------ Task material
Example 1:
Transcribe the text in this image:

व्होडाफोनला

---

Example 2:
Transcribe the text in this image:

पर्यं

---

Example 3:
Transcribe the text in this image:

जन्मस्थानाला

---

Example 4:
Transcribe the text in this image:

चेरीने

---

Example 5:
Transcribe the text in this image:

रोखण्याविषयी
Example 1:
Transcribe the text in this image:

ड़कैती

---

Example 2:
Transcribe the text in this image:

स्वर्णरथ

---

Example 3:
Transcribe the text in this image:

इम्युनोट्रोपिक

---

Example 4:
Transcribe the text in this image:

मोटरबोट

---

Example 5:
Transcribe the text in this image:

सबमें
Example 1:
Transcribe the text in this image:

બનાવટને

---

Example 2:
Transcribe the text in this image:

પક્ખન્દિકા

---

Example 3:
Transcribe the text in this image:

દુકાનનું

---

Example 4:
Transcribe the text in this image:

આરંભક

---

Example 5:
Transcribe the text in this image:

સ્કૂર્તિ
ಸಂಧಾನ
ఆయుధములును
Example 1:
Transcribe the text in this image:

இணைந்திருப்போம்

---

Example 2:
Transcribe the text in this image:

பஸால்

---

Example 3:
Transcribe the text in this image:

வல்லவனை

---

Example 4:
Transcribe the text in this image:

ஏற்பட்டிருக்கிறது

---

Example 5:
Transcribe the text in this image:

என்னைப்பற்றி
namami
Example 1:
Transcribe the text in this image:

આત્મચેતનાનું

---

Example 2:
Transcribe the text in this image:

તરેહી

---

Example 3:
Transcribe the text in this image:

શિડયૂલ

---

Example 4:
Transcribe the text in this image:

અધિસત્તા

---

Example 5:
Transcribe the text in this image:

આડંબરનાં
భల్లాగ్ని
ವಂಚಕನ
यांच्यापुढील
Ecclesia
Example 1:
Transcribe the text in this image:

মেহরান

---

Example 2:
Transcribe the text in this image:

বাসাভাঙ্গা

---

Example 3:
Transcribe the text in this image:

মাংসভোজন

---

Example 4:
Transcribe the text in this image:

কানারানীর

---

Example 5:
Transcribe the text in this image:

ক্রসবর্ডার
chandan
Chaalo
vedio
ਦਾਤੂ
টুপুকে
------------
- Work item
The full data, transcribed without change, is the expected answer.

- Exercise response
Example 1:
Transcribe the text in this image:

व्होडाफोनला

---

Example 2:
Transcribe the text in this image:

पर्यं

---

Example 3:
Transcribe the text in this image:

जन्मस्थानाला

---

Example 4:
Transcribe the text in this image:

चेरीने

---

Example 5:
Transcribe the text in this image:

रोखण्याविषयी
Example 1:
Transcribe the text in this image:

ड़कैती

---

Example 2:
Transcribe the text in this image:

स्वर्णरथ

---

Example 3:
Transcribe the text in this image:

इम्युनोट्रोपिक

---

Example 4:
Transcribe the text in this image:

मोटरबोट

---

Example 5:
Transcribe the text in this image:

सबमें
Example 1:
Transcribe the text in this image:

બનાવટને

---

Example 2:
Transcribe the text in this image:

પક્ખન્દિકા

---

Example 3:
Transcribe the text in this image:

દુકાનનું

---

Example 4:
Transcribe the text in this image:

આરંભક

---

Example 5:
Transcribe the text in this image:

સ્કૂર્તિ
ಸಂಧಾನ
ఆయుధములును
Example 1:
Transcribe the text in this image:

இணைந்திருப்போம்

---

Example 2:
Transcribe the text in this image:

பஸால்

---

Example 3:
Transcribe the text in this image:

வல்லவனை

---

Example 4:
Transcribe the text in this image:

ஏற்பட்டிருக்கிறது

---

Example 5:
Transcribe the text in this image:

என்னைப்பற்றி
namami
Example 1:
Transcribe the text in this image:

આત્મચેતનાનું

---

Example 2:
Transcribe the text in this image:

તરેહી

---

Example 3:
Transcribe the text in this image:

શિડયૂલ

---

Example 4:
Transcribe the text in this image:

અધિસત્તા

---

Example 5:
Transcribe the text in this image:

આડંબરનાં
భల్లాగ్ని
ವಂಚಕನ
यांच्यापुढील
Ecclesia
Example 1:
Transcribe the text in this image:

মেহরান

---

Example 2:
Transcribe the text in this image:

বাসাভাঙ্গা

---

Example 3:
Transcribe the text in this image:

মাংসভোজন

---

Example 4:
Transcribe the text in this image:

কানারানীর

---

Example 5:
Transcribe the text in this image:

ক্রসবর্ডার
chandan
Chaalo
vedio
ਦਾਤੂ
টুপুকে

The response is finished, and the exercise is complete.